As a footnote - it's been over 12 hours since I submitted my "ticket", and I still have gotten nothing but an automated response.

In fact, the only public response has been from Runic on their forums, saying their working with the Steam guys to fix it.

Thomas said...

Yeah, I've seen where this is a system-wide bug. And I know you're not inclined to give them a lot of leeway. But it is a roll-out on an entirely new platform, it looks to me like they've done pretty well overall. The same kinds of things happened when they first launched on PC--remember the HL2 lockout?

As far as luck goes, though, I'm looking over a list of more than 20 games, all of which have worked flawlessly, and many of which have gotten continual, stellar support because of the Steam backend--TF2, Zeno Clash, and Torchlight in particular. I think the odds look pretty good.

Josh said...

Well that seems to be the Steam support philosophy: hopefully nothing ever goes wrong :P

Winkyboy said...

I tested out Steam when Half Life 2 was released and I felt it was a horrible mess, uninstalling it because it was so infuriating.

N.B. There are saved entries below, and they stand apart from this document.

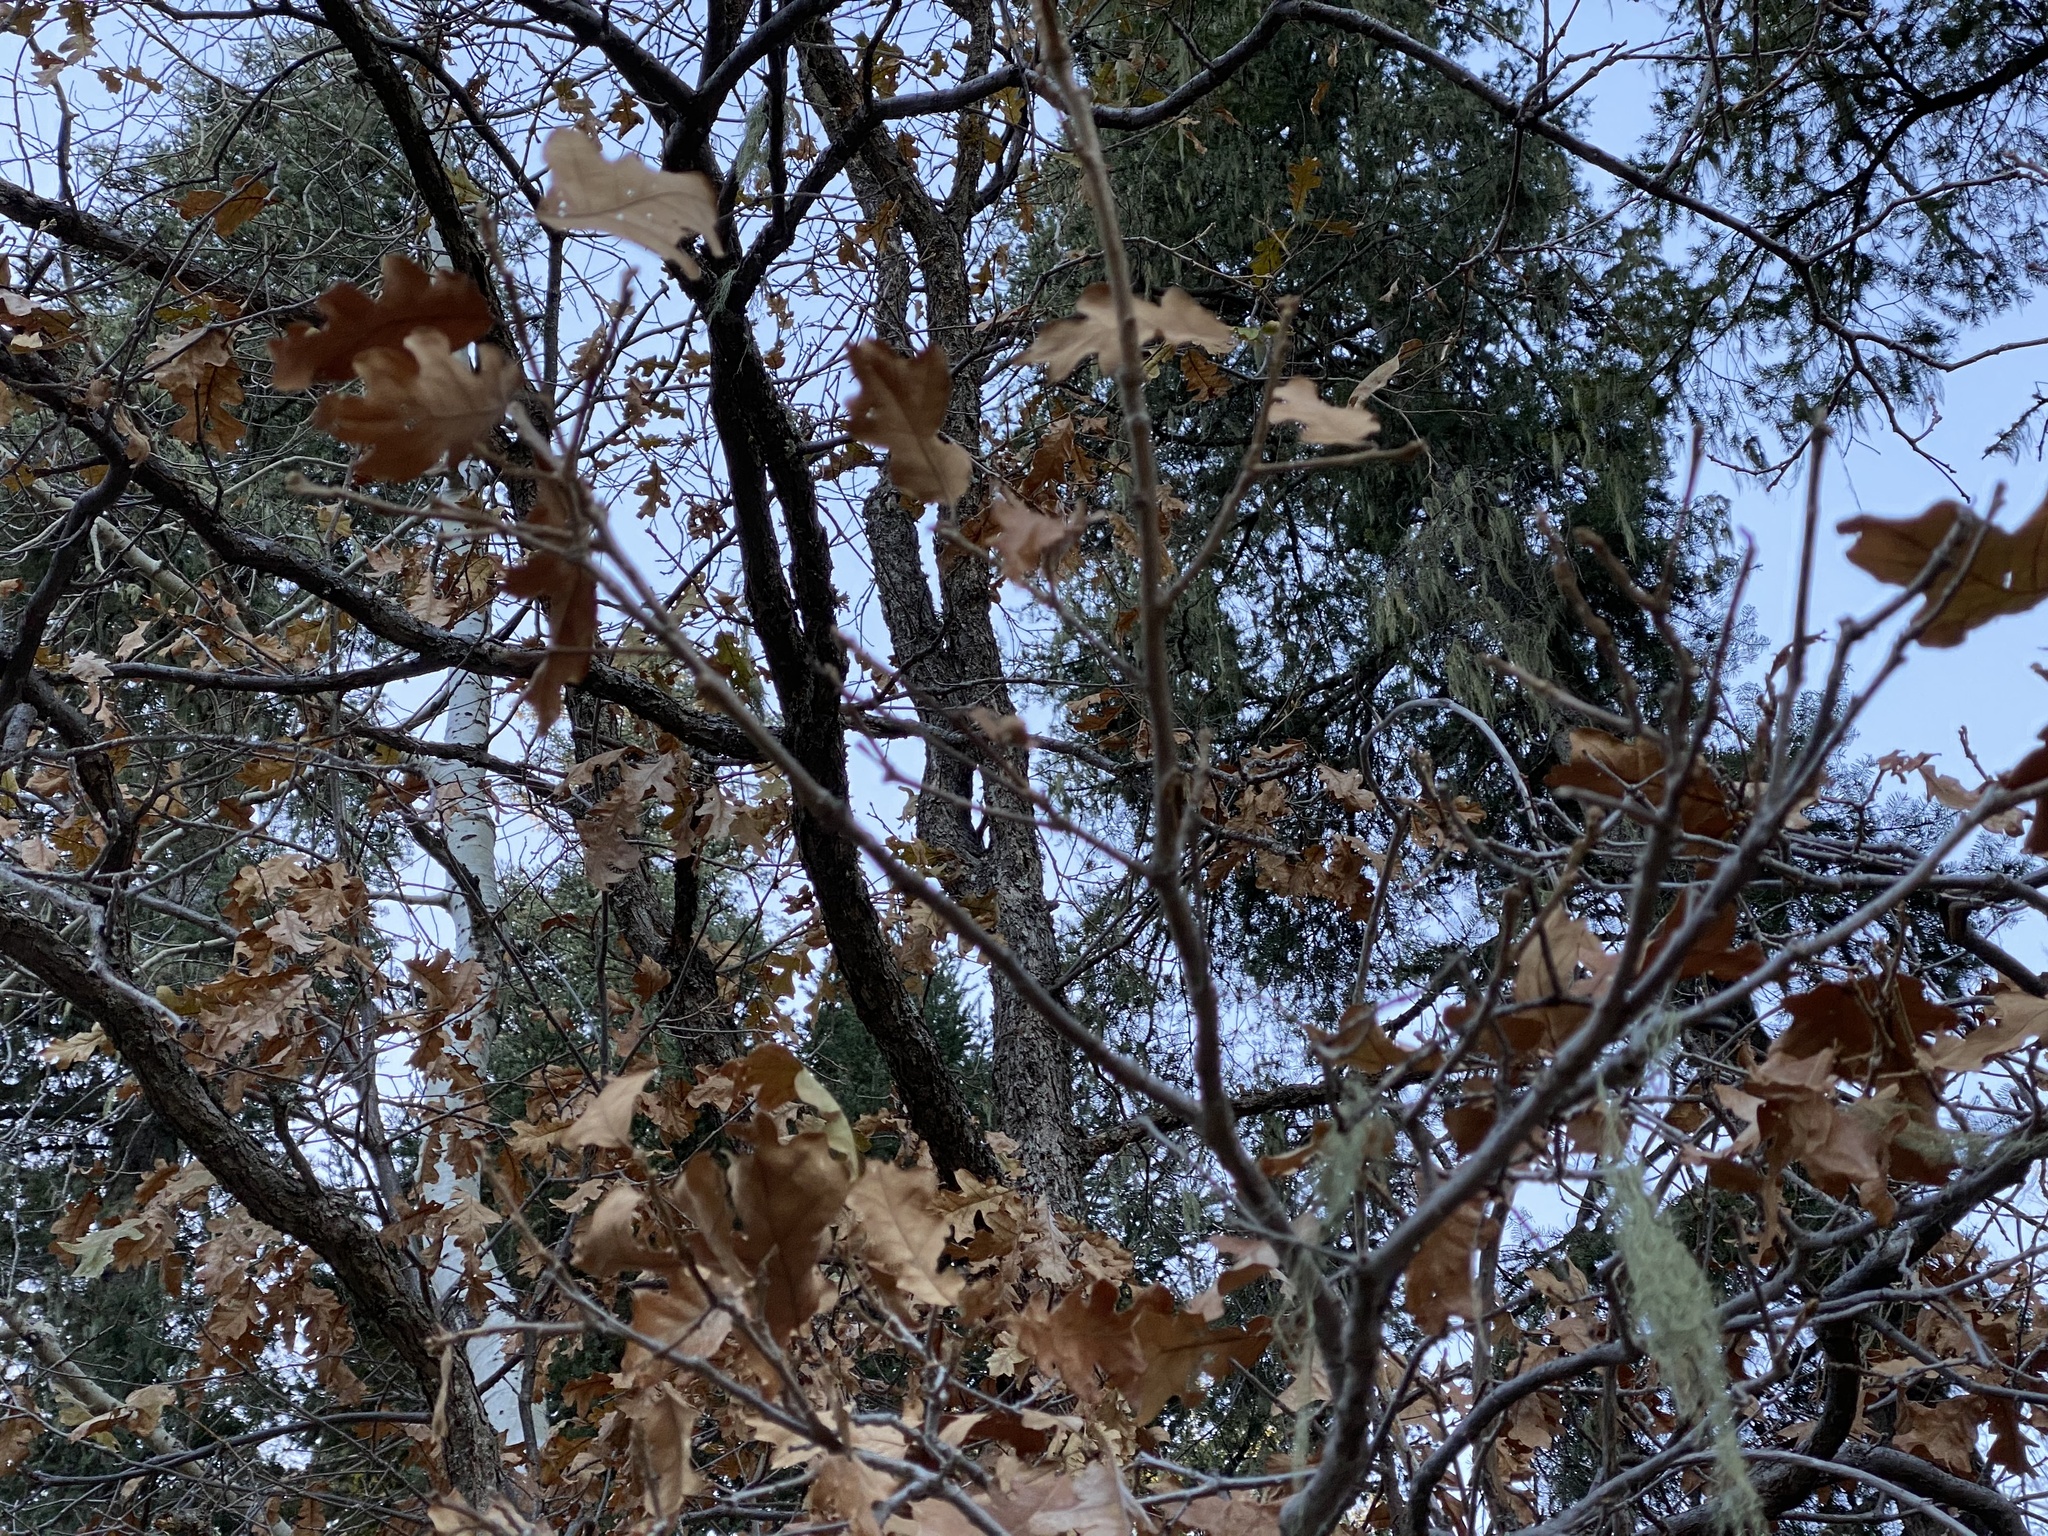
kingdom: Plantae
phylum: Tracheophyta
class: Magnoliopsida
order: Fagales
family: Fagaceae
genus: Quercus
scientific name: Quercus gambelii
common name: Gambel oak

However, in the last six months I have reinstalled it and I must say that it's come a long way. I actually like it, now, and I wish the consoles made digital downloads more prevalent on their systems because it works so well on the PC.

Thus, I suppose, they'll eventually smooth it out on the Mac as well. One can hope.

Josh said...

Well, it's fixed now. After Runic tweeted about it, posted about it, looked into it - apparently then proved it wasn't them and then Valve looked into it.

Runic also first alerted users there was a fix up. I think morning I finally got a response to my ticket from Valve that it was safe to go back into the waters.

And think this is the core of my gripe with Valve: their communication sucks. And they have some of the greatest tools on the planet to shove stuff on my hard drive and subsequently break it - but pretty bad tools and policies about dealing with it afterwards.

Anyway - I agree that at least it's new for OS X, so maybe this will shake out better in the long run.